Last spring, the pending changes passed muster with administrative law judges. The Federalist warned that universities are also affected. Beginning in 2025, universities “must either train their teaching students to fulfill these anti-Christian requirements or be banned from offering state licensing — and thus the ticket to the vast majority of teaching jobs — to their students.”

Religious schools in Minnesota will also be affected by the new rules. Doug Seaton, founder and president of the Minneapolis-based nonprofit Upper Midwest Law Center, says some will capitulate, while others will not. Seaton told The Federalist:

  • Forcing people to testify to beliefs they don’t hold, often called compelled speech, is clearly unconstitutional. They’re essentially requiring people to affirm these ideas that they don’t really believe, in many cases, as a condition of being a public-school teacher or being part of a program to be a licensed public-school teacher. You can’t force that kind of speech, you can’t require adherence to ideas that aren’t believed.

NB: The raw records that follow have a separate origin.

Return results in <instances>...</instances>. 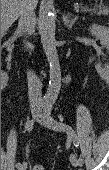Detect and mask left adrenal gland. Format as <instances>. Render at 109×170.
I'll list each match as a JSON object with an SVG mask.
<instances>
[{
	"label": "left adrenal gland",
	"instance_id": "a2214340",
	"mask_svg": "<svg viewBox=\"0 0 109 170\" xmlns=\"http://www.w3.org/2000/svg\"><path fill=\"white\" fill-rule=\"evenodd\" d=\"M78 19L77 16H75L74 18L70 19L69 15H63V21L66 27H68L69 29H71L74 25V23L76 22V20Z\"/></svg>",
	"mask_w": 109,
	"mask_h": 170
}]
</instances>
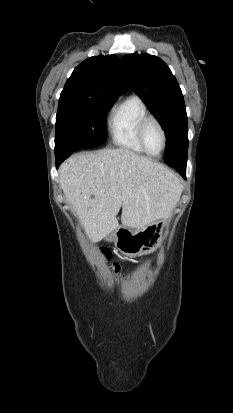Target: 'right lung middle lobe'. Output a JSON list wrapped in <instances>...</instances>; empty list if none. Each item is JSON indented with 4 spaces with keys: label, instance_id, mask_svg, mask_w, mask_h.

Seaton further noted: “The 13-member board that made these changes is appointed by the governor, whom for the last six years has been Walz. So, Walz is poised to make similar bigoted, totalitarian, and unconstitutional policies across the United States should he be elected vice president.”

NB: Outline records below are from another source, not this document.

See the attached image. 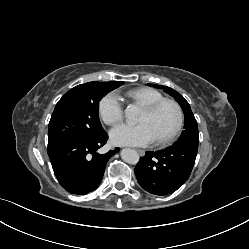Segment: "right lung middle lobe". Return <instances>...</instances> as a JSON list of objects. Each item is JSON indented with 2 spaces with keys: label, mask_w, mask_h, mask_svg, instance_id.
I'll list each match as a JSON object with an SVG mask.
<instances>
[{
  "label": "right lung middle lobe",
  "mask_w": 249,
  "mask_h": 249,
  "mask_svg": "<svg viewBox=\"0 0 249 249\" xmlns=\"http://www.w3.org/2000/svg\"><path fill=\"white\" fill-rule=\"evenodd\" d=\"M115 88L102 82H89L66 93L57 103L49 122L48 149L72 140L93 139L102 134L104 129L98 117V104L103 96Z\"/></svg>",
  "instance_id": "1"
}]
</instances>
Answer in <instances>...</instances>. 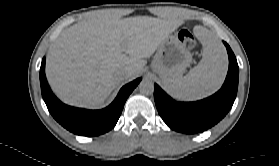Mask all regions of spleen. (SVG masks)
<instances>
[{"instance_id": "spleen-1", "label": "spleen", "mask_w": 279, "mask_h": 166, "mask_svg": "<svg viewBox=\"0 0 279 166\" xmlns=\"http://www.w3.org/2000/svg\"><path fill=\"white\" fill-rule=\"evenodd\" d=\"M196 36L203 46L198 65L184 77L163 82L166 90L179 99L195 100L210 95L220 88L227 72L226 52L218 38L204 28Z\"/></svg>"}]
</instances>
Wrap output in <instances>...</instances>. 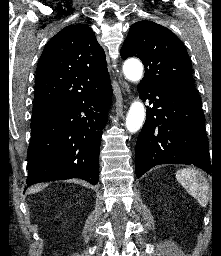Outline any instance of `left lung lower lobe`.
<instances>
[{
  "label": "left lung lower lobe",
  "instance_id": "left-lung-lower-lobe-1",
  "mask_svg": "<svg viewBox=\"0 0 221 256\" xmlns=\"http://www.w3.org/2000/svg\"><path fill=\"white\" fill-rule=\"evenodd\" d=\"M152 108L136 142V176L160 164L195 165L211 172L205 117L197 93L139 84Z\"/></svg>",
  "mask_w": 221,
  "mask_h": 256
}]
</instances>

Curricular changes under Walz

Both Kersten and Pullmann note that Walz signed the law establishing the ethnic studies initiative last year.

  • The department’s standards and benchmarks require first-graders to “identify examples of ethnicity, equality, liberation, and systems of power” and “use those examples to construct meanings for those terms” ... Fourth-graders must “identify the processes and impacts of colonization and examine how discrimination and the oppression of various racial and ethnic groups have produced resistance movements.” High-school students are told to “develop an analysis of racial capitalism” and “anti-Blackness” and are taught to view themselves as members of “racialized hierarchies” based on “dominant European beauty standards.”

Under the new requirements, teachers will be forced to teach this disturbing nonsense to their students. Teachers must now understand, for example:

  • That knowledge creation, ways of knowing, and teaching are social and cultural practices shaped by race and ethnicity, often resulting in racially disparate advantages and disadvantages.
  • The histories and social struggles of historically defined racialized groups, including but not limited to Indigenous people, Black Americans, Latinx Americans, and Asian Americans.
  • The cultural content, world view, concepts, and perspectives of Minnesota-based American Indian Tribal Nations and communities, including Indigenous histories and languages.
  • The impact of the intersection of race and ethnicity with other forms of difference, including class, gender, sexuality, religion, national origin, immigration status, language, ability, and age.

Pullmann recalls that “Walz’s first executive order as governor was to install a ‘diversity, equity, and inclusion,’ or DEI, council.” His radical “Department of Human Rights” forced school districts “to report student discipline by race and require equal outcomes (equity) in discipline,” with the result “horrific chaos and violence.”

As if all this weren’t enough, student achievement has plummeted under Walz’s watch, from “among the best in the nation to declining more sharply than anywhere else in the nation,” according to Kersten’s Center of the American Experiment. “The most recent scores show Minnesota fourth graders dipping below the national average in reading for the first time ever recorded on the well-respected Nation’s Report Card.”

Parents and observers might wonder how, given the extreme requirements for teachers (as listed above), they could possibly have time to teach anything resembling basic skills or usable core knowledge.

Kersten warns that Minnesota should be viewed as the provider of a cautionary tale. “Unless legislators and citizens understand ‘liberated’ ethnic studies’ real agenda,” she points out, “many more states will follow” its lead.